以下のエントリーのうち、「greatest」という語を含む行を数え、その行数だけを答えてください。大文字と小文字は区別します。

▬▬▬▬▬▬▬▬▬▬

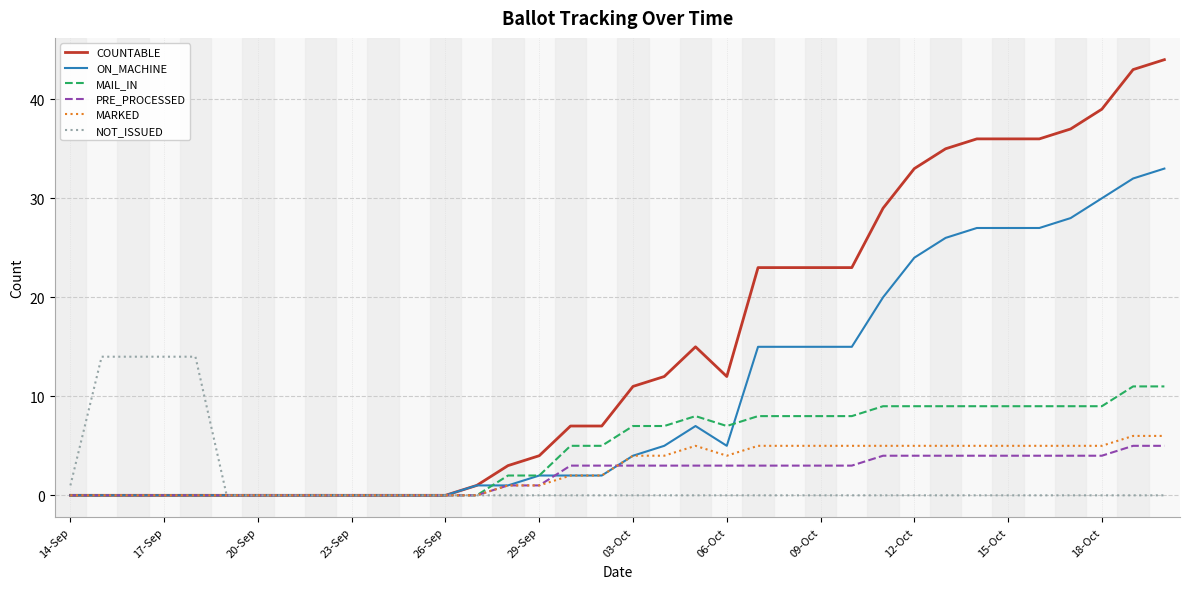

Which series has the largest range (max minus min)?

COUNTABLE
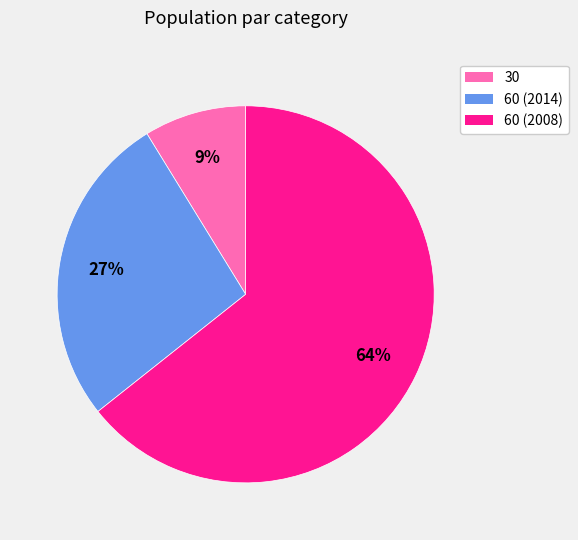

Between 30 and 60 (2014), which is larger?

60 (2014)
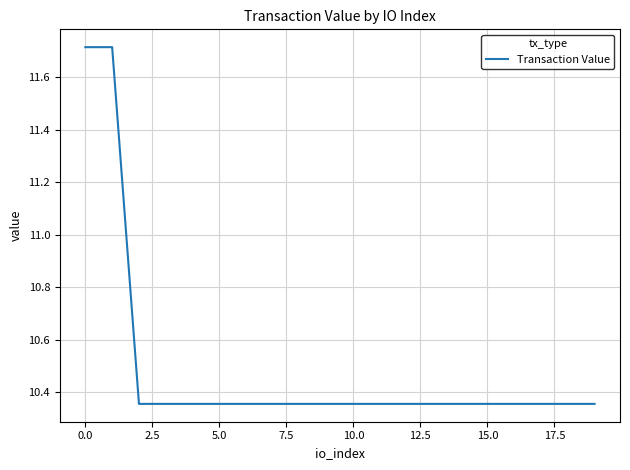

What is the greatest value displayed?

11.7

▬▬▬▬▬▬▬▬▬▬

解答欄:
1